文本节选:
= = =
Project Euler 153

题目

Investigating Gaussian Integers

As we all know the equation $x^2=-1$ has no solutions for real $x$.

If we however introduce the imaginary number $i$ this equation has two solutions: $x=i$ and $x=-i$.

If we go a step further the equation $(x-3)^2=-4$ has two complex solutions: $x=3+2i$ and $x=3-2i$.

$x=3+2i$ and $x=3-2i$ are called each others’ complex conjugate.

Numbers of the form a+bi are called complex numbers.

In general a+bi and a−bi are each other’s complex
conjugate.

A Gaussian Integer is a complex number a+bi such that both a and b are integers.
= = =
原始数据:
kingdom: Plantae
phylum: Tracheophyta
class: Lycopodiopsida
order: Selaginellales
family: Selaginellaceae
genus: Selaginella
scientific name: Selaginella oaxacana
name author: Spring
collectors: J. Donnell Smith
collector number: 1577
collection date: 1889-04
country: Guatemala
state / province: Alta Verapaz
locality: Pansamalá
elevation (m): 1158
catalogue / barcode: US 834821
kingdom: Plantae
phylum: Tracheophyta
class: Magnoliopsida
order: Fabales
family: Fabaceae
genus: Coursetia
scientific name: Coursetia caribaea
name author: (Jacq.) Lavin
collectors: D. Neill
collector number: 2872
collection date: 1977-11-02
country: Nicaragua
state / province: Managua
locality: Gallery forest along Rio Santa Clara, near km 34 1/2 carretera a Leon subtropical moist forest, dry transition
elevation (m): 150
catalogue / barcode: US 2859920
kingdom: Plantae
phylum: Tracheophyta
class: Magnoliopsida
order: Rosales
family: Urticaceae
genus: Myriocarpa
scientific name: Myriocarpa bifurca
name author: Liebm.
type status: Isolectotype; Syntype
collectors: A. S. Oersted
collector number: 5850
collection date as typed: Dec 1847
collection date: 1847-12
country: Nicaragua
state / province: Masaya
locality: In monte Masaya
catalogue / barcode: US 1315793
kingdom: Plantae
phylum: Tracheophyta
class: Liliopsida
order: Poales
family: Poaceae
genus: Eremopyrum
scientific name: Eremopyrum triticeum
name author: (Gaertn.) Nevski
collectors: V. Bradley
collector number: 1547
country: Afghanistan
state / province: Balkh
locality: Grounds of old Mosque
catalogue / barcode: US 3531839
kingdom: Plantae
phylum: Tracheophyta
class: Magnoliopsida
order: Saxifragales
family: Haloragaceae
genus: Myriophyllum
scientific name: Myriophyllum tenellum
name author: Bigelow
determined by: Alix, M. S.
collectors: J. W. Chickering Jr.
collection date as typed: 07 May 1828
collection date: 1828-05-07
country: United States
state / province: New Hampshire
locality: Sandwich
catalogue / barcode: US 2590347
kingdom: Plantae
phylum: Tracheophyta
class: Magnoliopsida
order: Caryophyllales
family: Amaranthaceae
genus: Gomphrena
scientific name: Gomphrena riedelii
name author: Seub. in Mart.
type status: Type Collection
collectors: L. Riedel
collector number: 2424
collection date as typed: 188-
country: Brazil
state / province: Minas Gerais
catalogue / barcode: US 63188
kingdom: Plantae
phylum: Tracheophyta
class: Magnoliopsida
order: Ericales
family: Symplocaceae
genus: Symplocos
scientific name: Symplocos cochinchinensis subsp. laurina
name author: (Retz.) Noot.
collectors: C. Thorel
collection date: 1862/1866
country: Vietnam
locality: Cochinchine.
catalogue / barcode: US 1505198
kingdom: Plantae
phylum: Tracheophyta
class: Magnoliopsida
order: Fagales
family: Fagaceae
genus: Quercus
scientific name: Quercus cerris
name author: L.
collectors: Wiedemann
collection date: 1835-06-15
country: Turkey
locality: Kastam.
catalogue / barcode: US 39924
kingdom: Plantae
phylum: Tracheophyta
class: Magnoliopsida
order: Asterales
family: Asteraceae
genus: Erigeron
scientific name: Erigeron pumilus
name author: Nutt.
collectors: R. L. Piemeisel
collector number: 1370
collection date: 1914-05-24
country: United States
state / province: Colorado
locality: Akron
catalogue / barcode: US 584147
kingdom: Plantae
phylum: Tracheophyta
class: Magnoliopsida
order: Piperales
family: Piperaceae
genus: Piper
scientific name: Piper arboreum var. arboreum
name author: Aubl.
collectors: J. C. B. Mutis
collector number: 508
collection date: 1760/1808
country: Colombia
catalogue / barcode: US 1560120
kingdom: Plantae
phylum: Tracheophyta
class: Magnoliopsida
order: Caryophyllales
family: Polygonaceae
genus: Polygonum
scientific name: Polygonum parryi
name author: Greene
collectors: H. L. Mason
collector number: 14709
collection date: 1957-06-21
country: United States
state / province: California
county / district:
= = =
任务说明:
1 - 请从节选中抄出自“Investigating Gaussian Integers”起、至“others’ complex conjugate.”止（含这两处）的全部文字，不作任何改动。
2 - 依据节选，说明 3+2i 与 3−2i 为何互为共轭复数。
上述列表与这段节选毫无关联。

参考答案:
1 -
Investigating Gaussian Integers

As we all know the equation $x^2=-1$ has no solutions for real $x$.

If we however introduce the imaginary number $i$ this equation has two solutions: $x=i$ and $x=-i$.

If we go a step further the equation $(x-3)^2=-4$ has two complex solutions: $x=3+2i$ and $x=3-2i$.

$x=3+2i$ and $x=3-2i$ are called each others’ complex conjugate.

2 - 节选指出，一般而言 a+bi 与 a−bi 互为共轭复数。3+2i 与 3−2i 正属于这种形式（a=3，b=2），因此二者互为共轭复数。